This cover! It’s gorgeous. I laughed because a good friend of mine has frequently used the anthology’s tagline to describe Jewish holidays to me, “They tried to kill us, we survived. Let’s eat!” As gorgeous as the cover is, the stories inside are fantastic.
Aviva Blakeman and E.S. Wilder have put together a fantastic anthology. From the introduction to the end of the last story, Jewish authors have written stories that center Jewish resistance. The stories range from the time of the Spanish inquisition to humanity’s future in space.
The anthology starts quietly with Aviva Blakeman’s contemplative and lovely “Or.” It ends with another kind of bang, the kind that make more babies. In between there are demons, golems, dybbuk, ghosts, magical rituals, and the human will to live. The stories are saturated with love of all kinds.

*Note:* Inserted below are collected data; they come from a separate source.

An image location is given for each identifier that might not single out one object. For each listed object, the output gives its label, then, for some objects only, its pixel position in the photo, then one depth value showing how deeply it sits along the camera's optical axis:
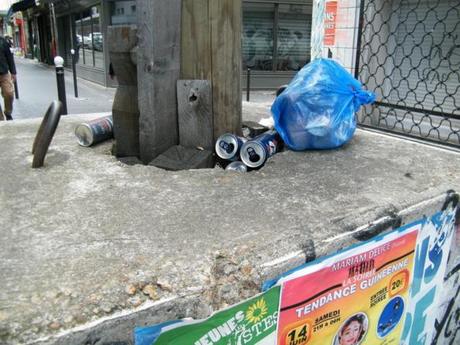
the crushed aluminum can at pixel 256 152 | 2.62
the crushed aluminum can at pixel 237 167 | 2.58
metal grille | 3.47
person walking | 8.08
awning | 21.16
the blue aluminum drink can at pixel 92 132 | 2.97
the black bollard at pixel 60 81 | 7.04
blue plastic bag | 2.78
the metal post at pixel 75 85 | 11.69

Who is the audience for this? Everyone (ok, not children, this is for older teens and up). In her introduction, Blakeman talks specifically about the frustration of submitting a work for publication and being asked to tone down or eliminate the Jewishness. The stories here are both specifically Jewish and deeply universal. I hope as readers discover it, they will start asking for more stories that go beyond our cultural defaults.
In a time when resistance to rising fascism is incumbent on us all, Days of Awe is an invigorating read. It is a reminder that hate will always be among us and we must protect each other from it.
CW: Each of the stories has content warnings at the beginning. In general, there is anti-semitism, hate speech, hate crimes, murder, attempted murder, demonic possession, references to the Holocaust.
For transparency I need to say that Aviva Blakeman is an online friend and one of the kindest people you’ll find on the internet. Per my request, she sent me an arc. My review has been entirely honest, and I have done my best to ensure the review is based solely on the book itself.